Water rates will jump 9 percent this year and, unless City Council intervenes, 9 percent in each of the following four years, for a 53.9 percent total increase over five years.
Council embraced the "compromise" option, voting 6-0 to decline the most intensive option, which would have brought rates up nearly 78 percent over five years.
City Hall got more than 4,500 protests of the water rate increases, said City Clerk Sarah Gorman, noting that they'd counted liberally without scrutinizing for duplicate protests or protests from people not officially impacted by the rate increase.
About 11,000 official protests would have to have been submitted before the end of the meeting in order to overturn a decision about the rate hikes.
Several council members made clear that council could choose to lower rates in the coming years.
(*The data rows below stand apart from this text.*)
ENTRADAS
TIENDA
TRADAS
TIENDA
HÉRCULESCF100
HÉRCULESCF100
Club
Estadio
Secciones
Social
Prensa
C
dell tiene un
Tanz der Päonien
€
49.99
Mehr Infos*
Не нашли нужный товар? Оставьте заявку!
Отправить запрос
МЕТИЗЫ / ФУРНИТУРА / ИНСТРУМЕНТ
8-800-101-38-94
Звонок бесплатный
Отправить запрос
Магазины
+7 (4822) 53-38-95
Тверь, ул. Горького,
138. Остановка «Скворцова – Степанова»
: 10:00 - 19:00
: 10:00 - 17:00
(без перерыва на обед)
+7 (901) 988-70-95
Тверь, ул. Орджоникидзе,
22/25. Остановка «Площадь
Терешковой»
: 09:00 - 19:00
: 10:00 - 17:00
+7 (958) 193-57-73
Without the changes to the status quo, water rates would have increased 13 percent over the next five years — 2.5 percent inflation increases each year — and the Water Fund would have gone into the red by fiscal year 2016-17, city officials have said.
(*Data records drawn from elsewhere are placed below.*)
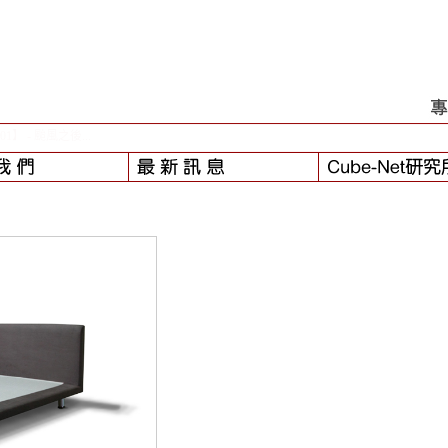
-29】
- 更新客戶實例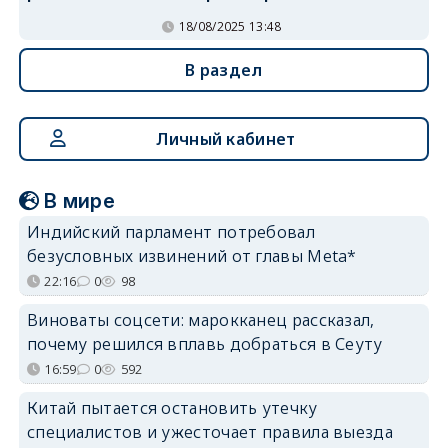
18/08/2025 13:48
В раздел
Личный кабинет
В мире
Индийский парламент потребовал
безусловных извинений от главы Meta*
22:16
0
98
Виноваты соцсети: марокканец рассказал,
почему решился вплавь добраться в Сеуту
16:59
0
592
Китай пытается остановить утечку
специалистов и ужесточает правила выезда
The compromise option will keep the Water Fund in the black and allow for some capital improvement projects to the city's aging water infrastructure, they said.
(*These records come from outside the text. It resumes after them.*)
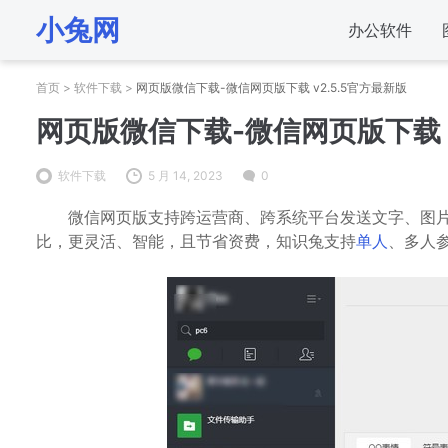
小兔网
办公软件
首页
>
软件下载
>
网页版微信下载-微信网页版下载 v2.5.5官方最新版
网页版微信下载-微信网页版下载 v
软件下载
5 月 14, 2023
0
微信网页版
支持跨运营商、跨系统平台发送文字、图
比，更灵活、智能，且节省资费，知识兔支持
单人
、多人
The most costly option would have provided even more cash for the improvement projects.
More than two dozen people testified about the rate increases, many arguing that they were too steep. Some claimed that current residents shouldn't be footing the bill for infrastructure improvements that would benefit Santa Monicans for years to come. They called for a bond, which would spread the cost out over time.
Others argued that new developments are contributing to the city's need to import more water from the Metropolitan Water District.
Councilmember Ted Winterer supported the idea of considering a bond in the fourth or fifth year of the rate increases to pay for additional upgrades.
"It'd be great to have the coolest technology in the county or wherever," he said of the most costly option, "but I don't think it's essential to any of our water conservation efforts or any of our long-range goals."
He suggested that some of the improvements could be funded through grants.
Councilmember Pam O'Connor refuted the development argument, claiming that the real development boom occurred in the middle of the last century.
Water rates were last adjusted in 2008 and, prior to last night's increases, Santa Monica had some of the lowest rates in the region, according to city officials.
Councilmembers Sue Himmelrich and Tony Vazquez suggested that increases should have been enacted earlier at lower rates.
Himmelrich, who voted against moving the 78-percent hike forward last year, said she believes Santa Monicans are underpaying for water.
"It's not that I don't think we should be paying more money for water," Himmelrich said. "I think that we should. What I don't think is that we can shock the system of the people who are the consumers of our water in the way that we proposed to do last week. I think that we need to give people more warning."
These water rate hikes, it should be noted, are separate from the penalties residents and businesses will incur later this year if they can't cut back on their water usage.